Postoperative Optos image and swept-source optical coherence tomography images of the patient shown in Figure 4 at 3 months. (A) Optos ultrawide angle image shows a reduction of retinoschisis superior to the vascular arcade. Vision increased slightly to 0.4; (B) montage image of horizontal section of swept-source optical coherence tomography shows no vitreous stand while the macular retinoschisis and retinal detachment (arrowhead) at the excavated optic disc remains.

Fig. 7

Pre- and postoperative Optos image and swept-source optical coherence tomography (SS-OCT) images of a patient with the morning glory syndrome in a 14-year old boy. (A) Preoperative Optos image showing a total retinal detachment except in the supratemporal quadrant.
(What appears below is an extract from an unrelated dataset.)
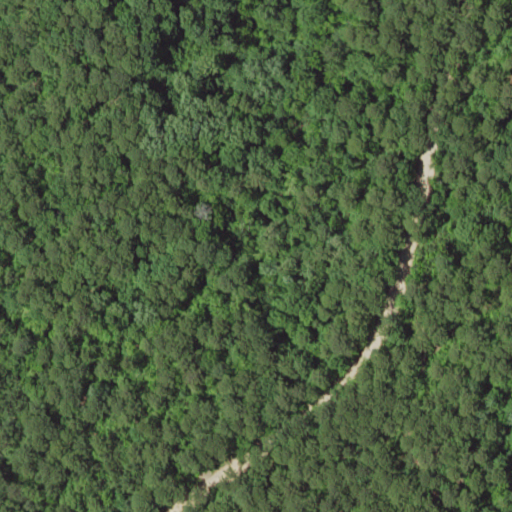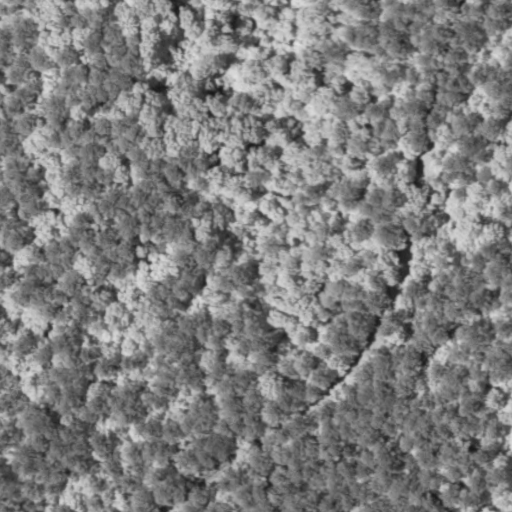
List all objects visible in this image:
road: (419, 290)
Black lines indicate the scan lines of cross section of the SS-OCT images of Figures B and C (before initial surgery), and E (after initial surgery); (B) vertical SS-OCT image shows superior and inferior retinal detachments (arrows) and a direct communication between vitreous cavity and possible subarachnoid space; (C) horizontal SS-OCT image shows small retinal break at the edge of the peripapillary atrophy around the excavated optic disc; (D) postoperative Optos image showing retinal reattachment after the second surgery with silicone oil tamponade; (E) oblique SS-OCT image shows macular hole which was revealed after the initial surgery; (F) vertical SS-OCT image shows closure of macular hole after the second surgery with silicone oil tamponade and internal limiting membrane peeling.